This morning during some restful time in the Lord I was meditating on the phrase, Lord Jesus Christ, Son of God, Have mercy on me, a sinner. This is an Eastern Orthodox prayer that is called the Jesus Prayer. I really love this prayer. I love the simplicity. I love how it draws me into Christ. I love the tension that the prayer creates.

My eyes this morning were opened a little wider to the fullness of this prayer.

I have always viewed the last part of the prayer, have mercy on me, a sinner, as the cry of the death row convict about to be sent to the gallows. And the Lord being full of mercy, looking down on this pitiful case and saying, Yes, release that man. I will have mercy on him. And I the guilty and condemned, have my shackles from my wrists and legs removed once again. (not to get me wrong there are times for this)
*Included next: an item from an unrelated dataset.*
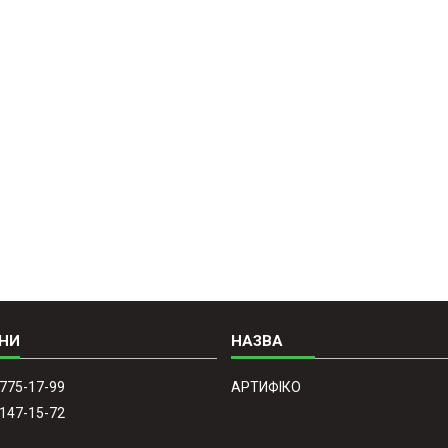
 775-17-99
АРТИФІКО
 147-15-72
I wonder how beneficial this consistent “Prison Break” theology is, to the Lord and me. Every morning planning my escape from this wretched, sinful state and yearning again for the mercy of God. Does this self identified sinner who always proclaims his sinfullness ever really get out of the orange jumpsuit?

But I heard differently this morning. Mercy was not something I wish I could have applied to me to some how cancel out my being a sinner. It was more.

Mercy was ON me. Remember when you were first in love. When this happens to someone we say, “Oh, you have fallen into love.” Love is sticky and when you fall into love one thing happens, you get love ON you. Saturated and infatuated, every smell reminds you of your lover, every moment your heart feels like it will explode.

Well this morning mercy fell on me, or maybe I fell into Mercy. Mercy became my possesion. Mercy was tangible. Mercy was On me. Around me. Before me and after me.

Paradox. Paradoxes fill the Bible. And this morning I stumbled across another. That mercy would rest in a container called, a sinner. Lord, there are so many better containers for your mercy. I can understand how the Lord would choose a gold embossed ark, a beautiful temple, or a perfect Eden garden to contain himself. But a sinner?

Imagine this. You are poor and destitute. You have no money. Someone comes to you a, poor beggar, and gives you a million dollars to hand out. Dispense as needed is the only command from the willing benefactor. What does this change in you? Nothing really. For at the end of the day you will still be what you are, a poor beggar.

But when you the beggar hear each morning, when someone asks the rich benefactor, “Who do you have dispense your great wealth?” And the rich benefactor call out to you, the poor beggar, to come forward and says, “I have given all my riches, all my favor, all my resources to him. See the gold, the silver ON this man.” And as he smiles approvingly he mentions, “And by the way did you know that this man is a poor beggar…”

Something in me changes. For today he has given Mercy to be ON me, and by the way I am a sinner.

Paradox for sure. But this is paradox I can live with.